Study questions:
1) In the credit card discussion, change "Disney cruises" to "Caribbean cruises" and give the passage starting at "## lilsonicfan" and ending at "far I like it.".
2) Go on with the credit card discussion from the point at which it stops.

I don't have the Brim card myself, but it seems pretty good (now that they have gone through their growing pains). For my purposes, the Scotia card was the one I went with, and I'm pretty happy with it.

As for your TD US$ Visa, I have that as well (I get it for no annual fee with my package), but I would not recommend using it at all, unless you have USD income or financial assets. And even then, the card doesn't earn rewards, so your opportunity cost is the value of the unearned rewards. There are plenty of reward-earning US credit cards available to Canadians that you shouldn't have to use a non-rewards earning card. I spend a substantial amount in USD, and if I wasn't collecting rewards on that spend, I would have lost thousands of dollars over the years. If you want a USD card (and have the means to buy USD cheaply to pay it off), I suggest the TD card I mentioned in my post. It is issued by TD Bank N.A., a full-fledged U.S. bank, not by TD Canada Trust. It is very easy to get as a Canadian (as long as you have an address, mailing or otherwise, in the U.S.). It gives you 3% cashback on dining spend and 2% on grocery spend. Plus it has no f/x fee, so you can use it in Canada (if you wanted) and not get charged the 2.5% fee. (The TD USD Visa card you have does charge the 2.5% fee, so if you use it in Canada, you will get dinged.)


----------



## lilsonicfan

It's a fine balance for me, I don't really spend much in USD - really, the biggest spend has been the two Disney cruises I've put on there (getting Costco rewards instead for that).  Good tips though, really appreciate it.  The USD card has been helpful (I also don't pay an annual fee on it) for cross-border shopping trips and such, but I spend far and wide more money in CAD.  I think the hassle so far of getting a US-based card and account has been what has stopped me - but food for thought, for sure.


----------



## isabellea

I have Brim and so far I like it.


----------



## efrant

lilsonicfan said:


> It's a fine balance for me, I don't really spend much in USD - really, the biggest spend has been the two Disney cruises I've put on there (getting Costco rewards instead for that).  Good tips though, really appreciate it.  The USD card has been helpful (I also don't pay an annual fee on it) for cross-border shopping trips and such, but I spend far and wide more money in CAD.  I think the hassle so far of getting a US-based card and account has been what has stopped me - but food for thought, for sure.

Recorded information:
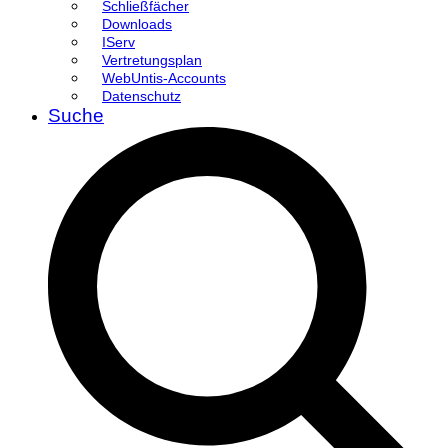
Schließfächer
Downloads
IServ
Vertretungsplan
WebUntis-Accounts
Datenschutz
Suche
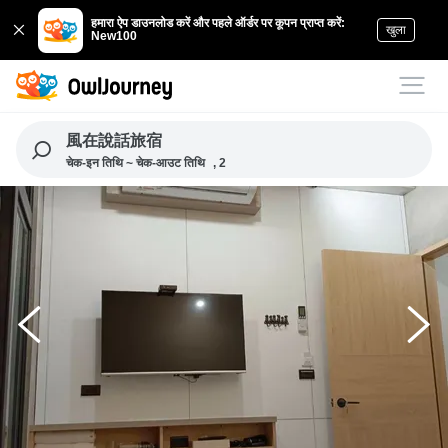
हमारा ऐप डाउनलोड करें और पहले ऑर्डर पर कूपन प्राप्त करें:
खुला
New100
風在說話旅宿
चेक-इन तिथि ~ चेक-आउट तिथि
, 2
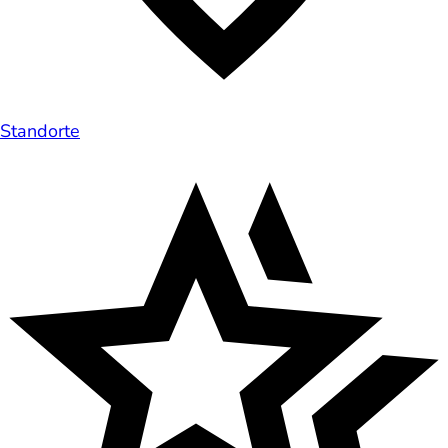
Standorte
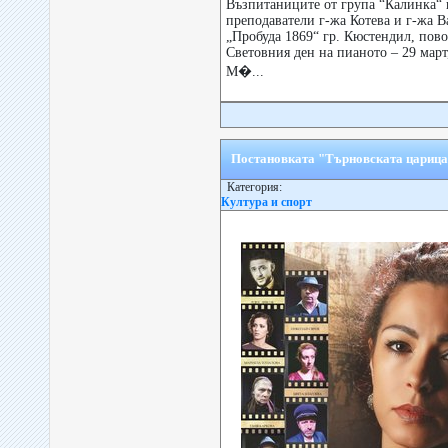
Възпитаниците от група “Калинка“ 
преподаватели г-жа Котева и г-жа В
„Пробуда 1869“ гр. Кюстендил, пово
Световния ден на пианото – 29 март
М�...
Постановката "Търновската царица
Категория:
Култура и спорт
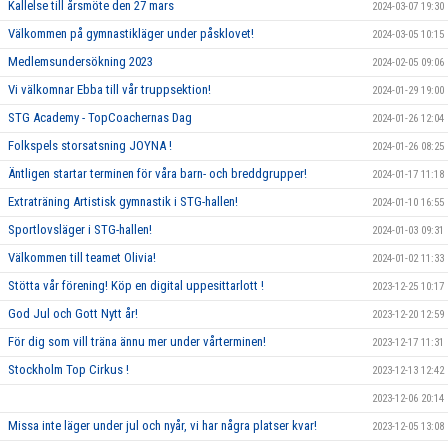
Kallelse till årsmöte den 27 mars
2024-03-07 19:30
Välkommen på gymnastikläger under påsklovet!
2024-03-05 10:15
Medlemsundersökning 2023
2024-02-05 09:06
Vi välkomnar Ebba till vår truppsektion!
2024-01-29 19:00
STG Academy - TopCoachernas Dag
2024-01-26 12:04
Folkspels storsatsning JOYNA !
2024-01-26 08:25
Äntligen startar terminen för våra barn- och breddgrupper!
2024-01-17 11:18
Extraträning Artistisk gymnastik i STG-hallen!
2024-01-10 16:55
Sportlovsläger i STG-hallen!
2024-01-03 09:31
Välkommen till teamet Olivia!
2024-01-02 11:33
Stötta vår förening! Köp en digital uppesittarlott !
2023-12-25 10:17
God Jul och Gott Nytt år!
2023-12-20 12:59
För dig som vill träna ännu mer under vårterminen!
2023-12-17 11:31
Stockholm Top Cirkus !
2023-12-13 12:42
2023-12-06 20:14
Missa inte läger under jul och nyår, vi har några platser kvar!
2023-12-05 13:08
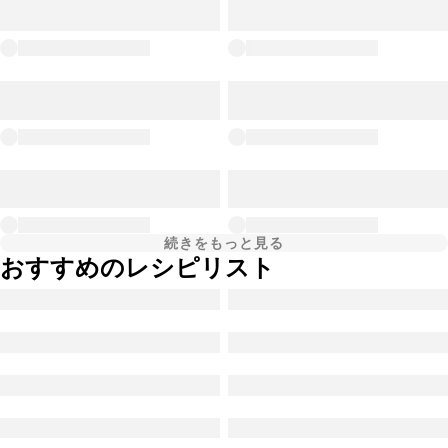
続きをもっと見る
おすすめのレシピリスト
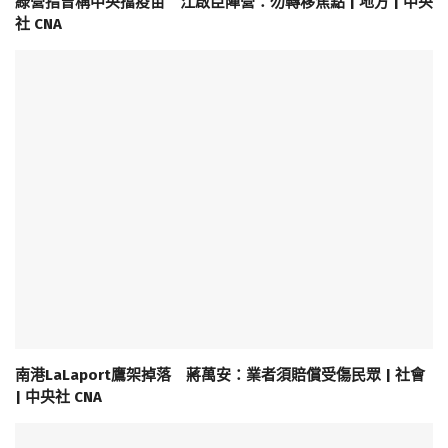
綠營指曾稱中央擋疫苗 江啟臣陣營：勿轉移焦點 | 地方 | 中央
社 CNA
南港LaLaport鷹架掉落 蔣萬安：業者須賠償受傷民眾 | 社會
| 中央社 CNA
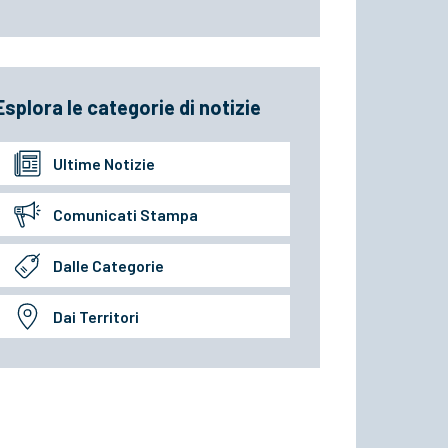
Esplora le categorie di notizie
Ultime Notizie
Comunicati Stampa
Dalle Categorie
Dai Territori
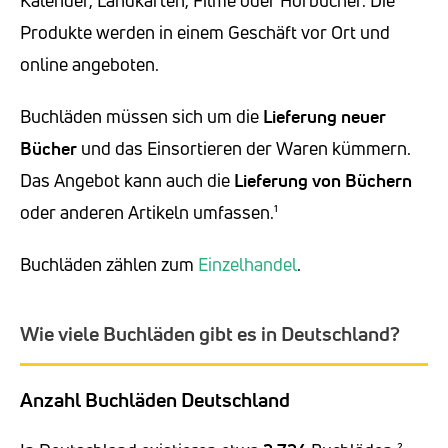
Kalender, Landkarten, Filme oder Hörbücher. Die
Produkte werden in einem Geschäft vor Ort und
online angeboten.
Buchläden müssen sich um die
Lieferung neuer
Bücher
und das Einsortieren der Waren kümmern.
Das Angebot kann auch die
Lieferung von Büchern
oder anderen Artikeln umfassen.¹
Buchläden zählen zum
Einzelhandel
.
Wie viele Buchläden gibt es in Deutschland?
Anzahl Buchläden Deutschland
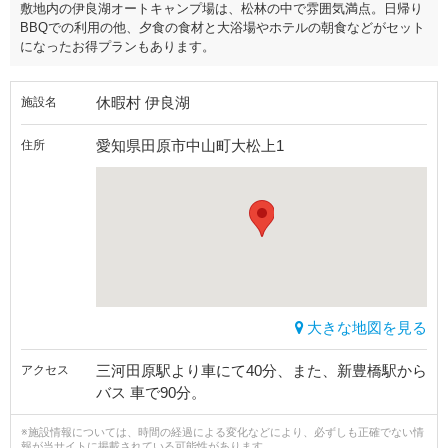
敷地内の伊良湖オートキャンプ場は、松林の中で雰囲気満点。日帰り
BBQでの利用の他、夕食の食材と大浴場やホテルの朝食などがセット
になったお得プランもあります。
休暇村 伊良湖
施設名
愛知県田原市中山町大松上1
住所
大きな地図を見る
三河田原駅より車にて40分、また、新豊橋駅から
アクセス
バス 車で90分。
※施設情報については、時間の経過による変化などにより、必ずしも正確でない情
報が当サイトに掲載されている可能性があります。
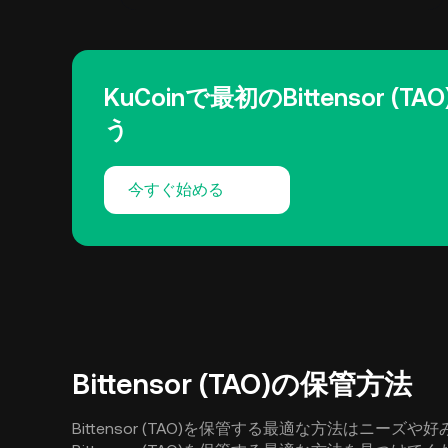
KuCoinで最初のBittensor (
う
今すぐ始める
Bittensor (TAO)の保管方法
Bittensor (TAO)を保管する最適な方法はニ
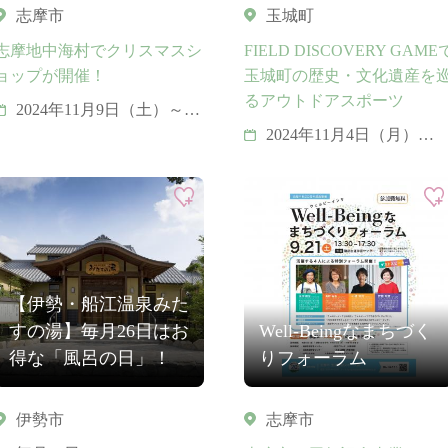
志摩市
玉城町
志摩地中海村でクリスマスシ
FIELD DISCOVERY GAME
ョップが開催！
玉城町の歴史・文化遺産を
るアウトドアスポーツ
2024年11月9日（土）～12
月25日（水）
2024年11月4日（月）
申込期間は2024年8月1日
（木）から10月21日
（月）まで
【伊勢・船江温泉みた
すの湯】毎月26日はお
Well-Beingなまちづく
得な「風呂の日」！
りフォーラム
伊勢市
志摩市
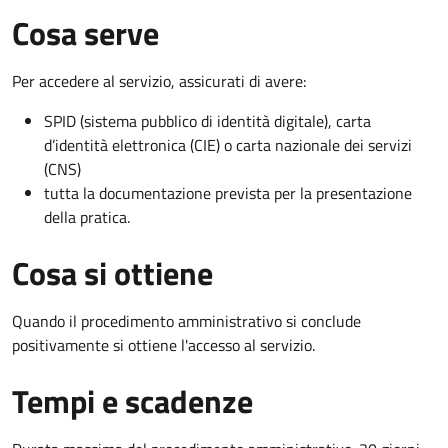
Cosa serve
Per accedere al servizio, assicurati di avere:
SPID (sistema pubblico di identità digitale), carta
d’identità elettronica (CIE) o carta nazionale dei servizi
(CNS)
tutta la documentazione prevista per la presentazione
della pratica.
Cosa si ottiene
Quando il procedimento amministrativo si conclude
positivamente si ottiene l'accesso al servizio.
Tempi e scadenze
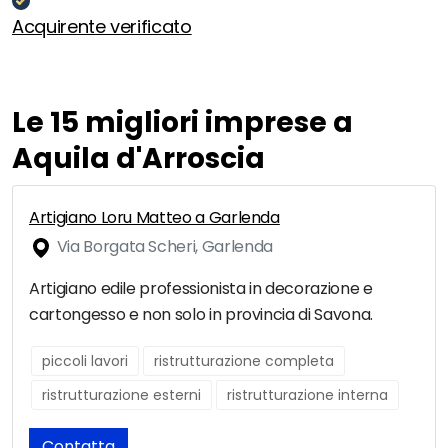
Acquirente verificato
Le 15 migliori imprese a
Aquila d'Arroscia
Artigiano Loru Matteo a Garlenda
Via Borgata Scheri, Garlenda
Artigiano edile professionista in decorazione e
cartongesso e non solo in provincia di Savona.
piccoli lavori
ristrutturazione completa
ristrutturazione esterni
ristrutturazione interna
Contatta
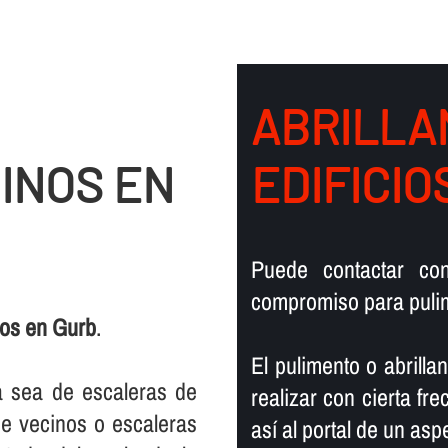
ABRILLA
INOS EN
EDIFICIO
Puede contactar co
compromiso para pulim
nos en Gurb
.
El pulimento o abrill
ya sea de escaleras de
realizar con cierta fr
 de vecinos o escaleras
así­ al portal de un a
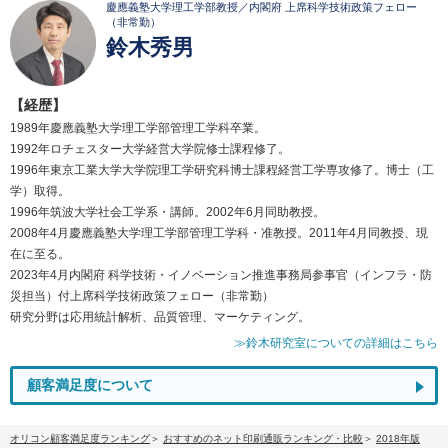
慶應義塾大学理工学部教授／内閣府 上席科学技術政策フェロー
（非常勤）
鈴木秀男
【経歴】
1989年慶應義塾大学理工学部管理工学科卒業。
1992年ロチェスター大学経営大学院修士課程修了。
1996年東京工業大学大学院理工学研究科博士課程経営工学専攻修了。博士（工
学）取得。
1996年筑波大学社会工学系・講師。2002年6月同助教授。
2008年4月慶應義塾大学理工学部管理工学科・准教授。2011年4月同教授、現
在に至る。
2023年4月内閣府 科学技術・イノベーション推進事務局参事官（インフラ・防
災担当）付上席科学技術政策フェロー（非常勤）
研究分野は応用統計解析、品質管理、マーケティング。
≫鈴木研究室についての詳細はこちら
顧客満足度について
オリコン顧客満足度ランキング
おすすめのネット印刷通販ランキング・比較
2018年版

Responses:
1)
## lilsonicfan

It's a fine balance for me, I don't really spend much in USD - really, the biggest spend has been the two Caribbean cruises I've put on there (getting Costco rewards instead for that).  Good tips though, really appreciate it.  The USD card has been helpful (I also don't pay an annual fee on it) for cross-border shopping trips and such, but I spend far and wide more money in CAD.  I think the hassle so far of getting a US-based card and account has been what has stopped me - but food for thought, for sure.


----------



## isabellea

I have Brim and so far I like it.

2)
I hear you. The U.S. setup may not be worth it if you don't spend a lot of time/money down there. But as an existing TD Canada Trust customer, you'd be surprised at how easy it is to arrange. I set up my TD Bank N.A. checking account in less than 10 minutes, done completely on line. Then I called the cross-border team the next morning to transfer US$100 from my TD Canada Trust US$ account to my TD Bank checking account. The funds showed up a couple of hours later in the U.S. (no fees to transfer from TDCT to TDB or vice-versa), and with a minimum US$100 balance in my TDB checking account, the monthly fees are waived. And they send you a U.S. Visa Debit card to your Canadian address. Getting a credit card is just as easy. Like you said, food for thought. Something to keep in mind if you ever do feel its worth getting a cross-border set-up.


----------



## goalcam

Does anyone have any experience with Banner Bank? I'd read about them on RedFlagDeals and signed up but they didn't give me the debit card on the spot.. I'm hoping that it arrives in the mail before my trip down to DL in a few weeks. I think combined with a Transferwise account I should be fully set up for incurring a minimum amount of foreign exchange fees.


----------



## jelo

lilsonicfan said:


> Thanks for posting these, efrant.  The Brim M/C is tempting, esp as we will be in Europe next year and it would be nice to make purchases there without worrying about extra forex fees.  I haven't heard many good things about the Home Trust one.  And am hesitant to pay annual fees on any other card esp as I have the TD US$ Visa card already.



I hope Home Trust is okay, I just applied for one!!  :}


----------



## bcwife76

Since my trusty Amazon card went the way of the do-do bird last year I've been looking for another card to avoid the Forex fee. Bit the bullet and DH and I got the Scotia Passport Visa. Though it does charge an annual fee (which we always avoid with other credit cards), we cruise a lot with Disney etc so the savings from the 2.5% fee will more than cover that yearly fee. Plus the free airport lounge visits are a nice touch


----------



## Rangers67

efrant said:


> Hopefully if I find the time, I'll put together a bunch of info in a new thread, as most of the content here is old.
> 
> To answer your question, the best way to avoid the 2.5% f/x fee that's charged in the U.S. when you use Canadian debit cards and most Canadian credit cards is to use either a no-f/x fee Canadian credit card or get a U.S. credit card. The easiest and most cost-effective method is to use a no-f/x fee Canadian credit card.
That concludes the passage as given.